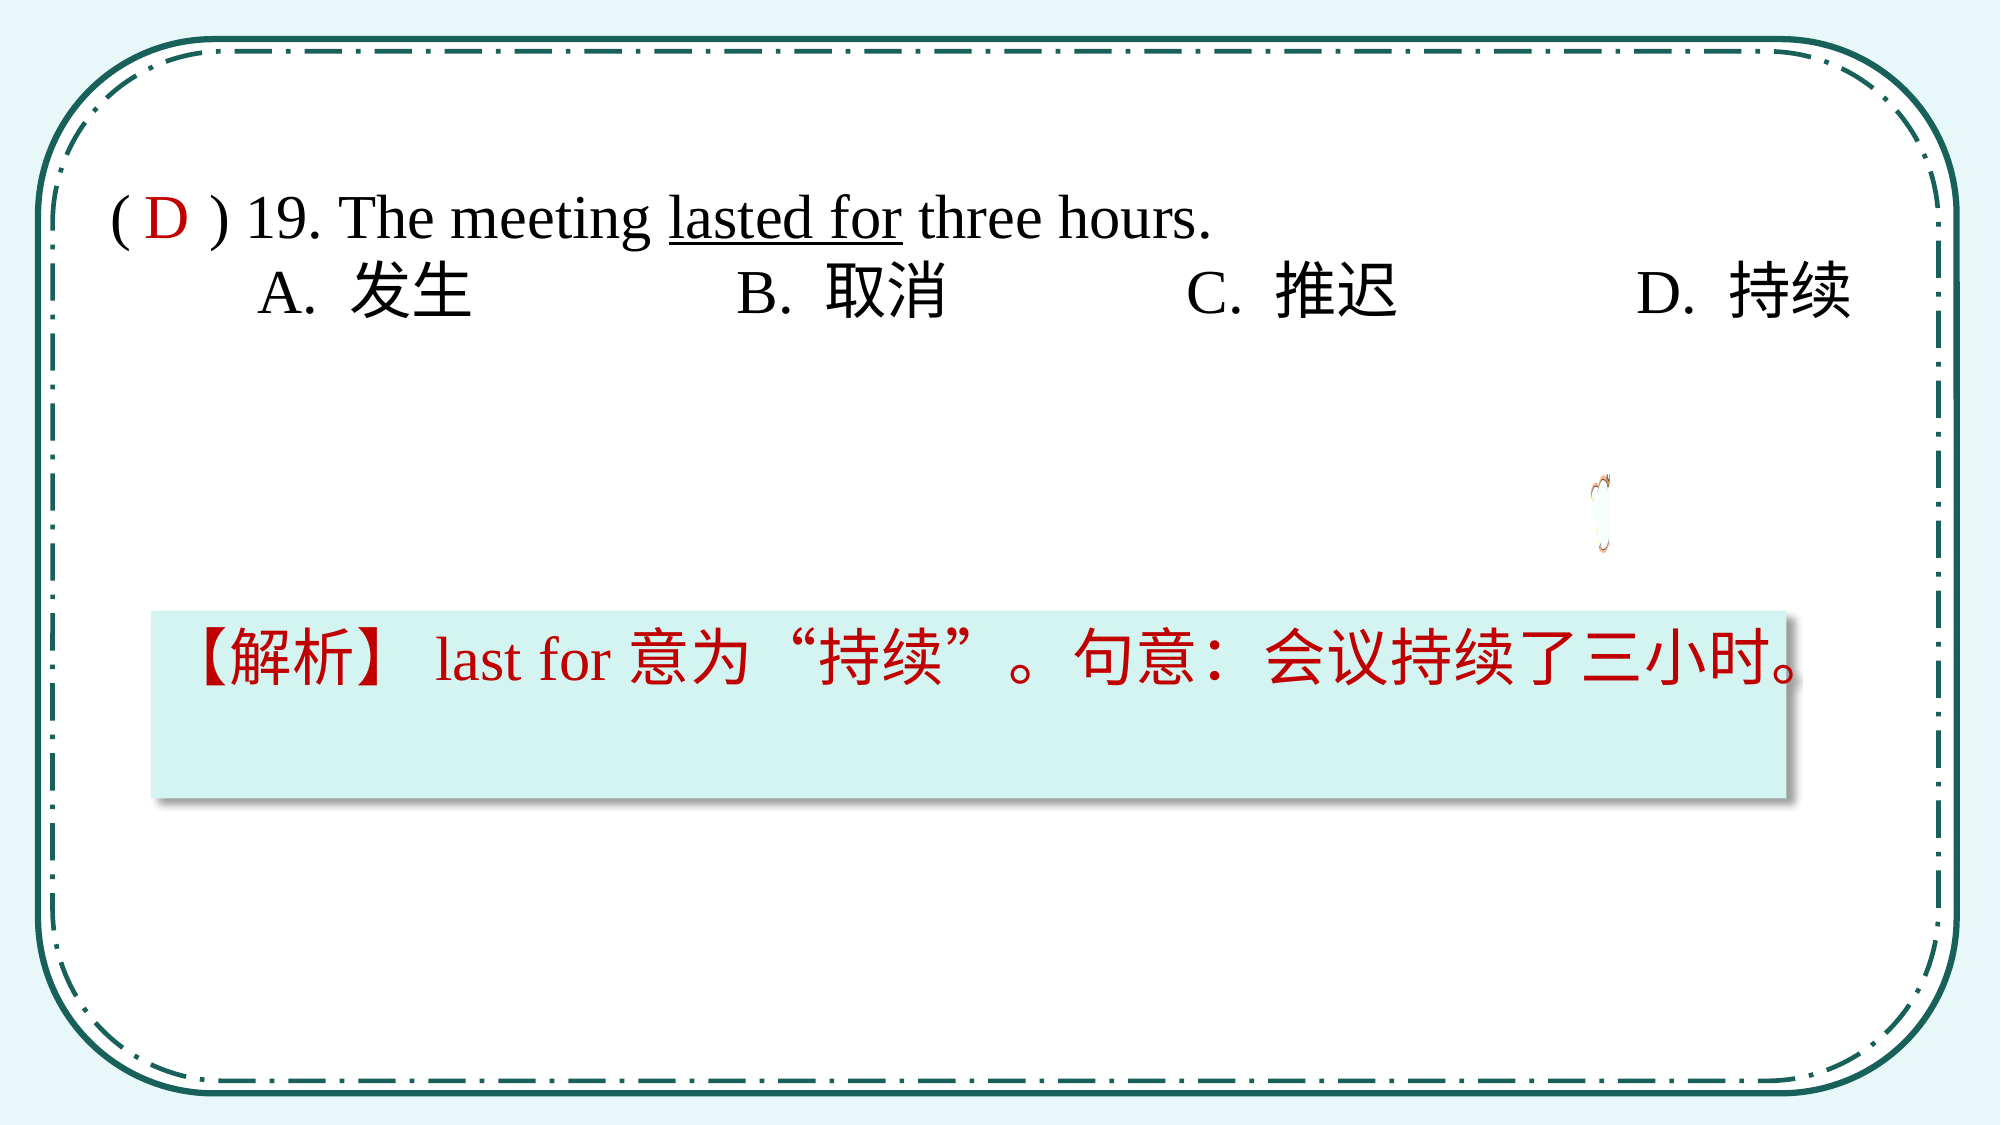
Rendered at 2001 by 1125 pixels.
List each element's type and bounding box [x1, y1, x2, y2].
══════════
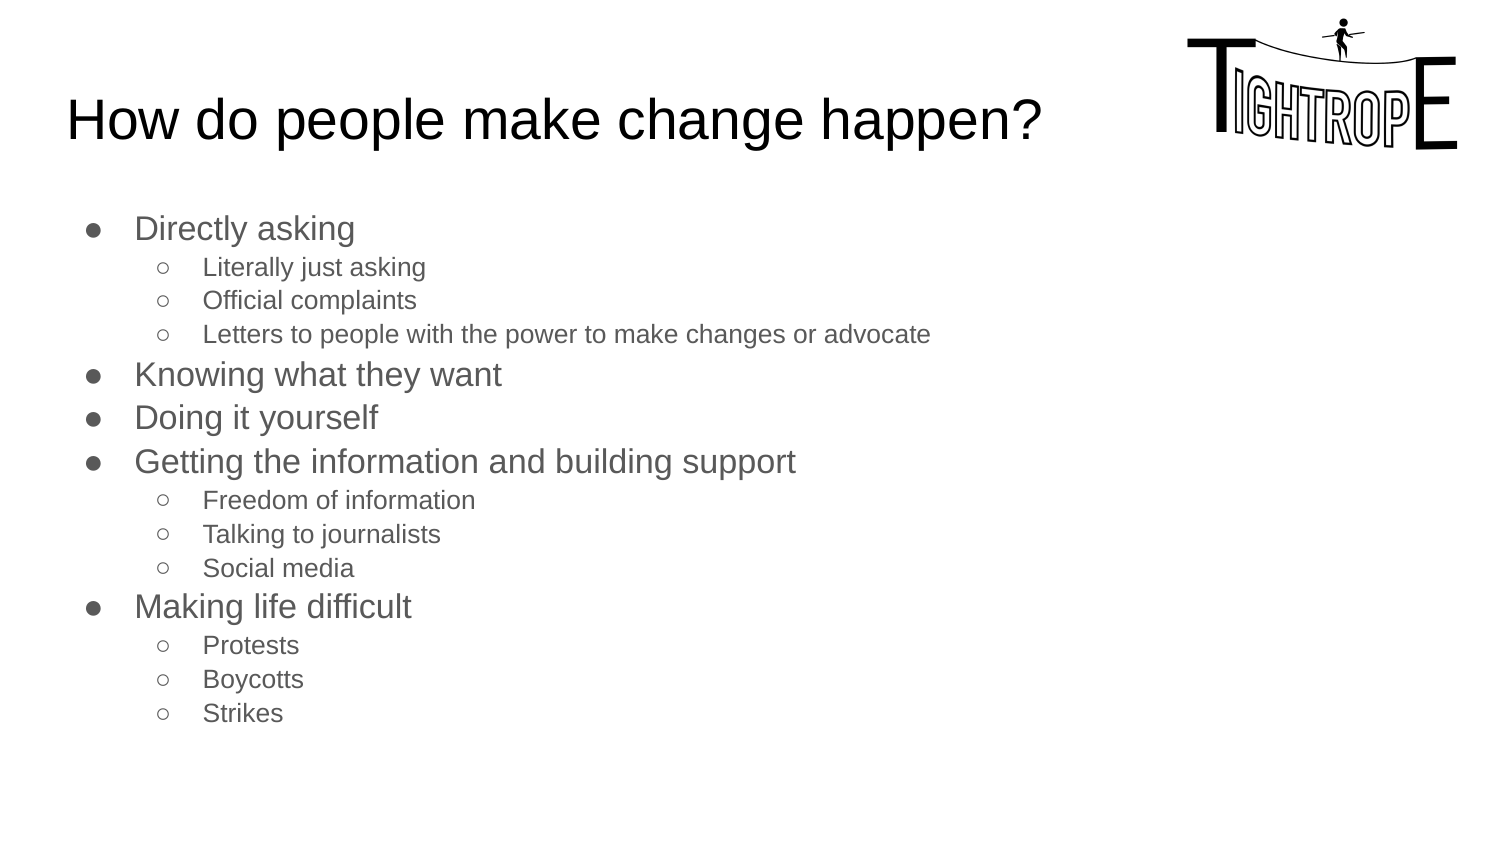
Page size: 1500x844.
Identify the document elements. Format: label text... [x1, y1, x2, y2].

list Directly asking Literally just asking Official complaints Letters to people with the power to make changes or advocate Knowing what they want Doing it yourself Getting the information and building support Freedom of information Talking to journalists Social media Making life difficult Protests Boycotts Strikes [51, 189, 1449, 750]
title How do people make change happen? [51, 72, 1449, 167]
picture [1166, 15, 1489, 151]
══════════
PROBLEM REQUIREMENTS: Word for word, restate the lines of the data above that fall between the line holding "Rendered at 2001 by 1125 pixels." and the line holding "List each element's", inclusive, and no other lines.

OUTPUT:
Rendered at 2001 by 1125 pixels.
List each element's type and bounding box [x1, y1, x2, y2].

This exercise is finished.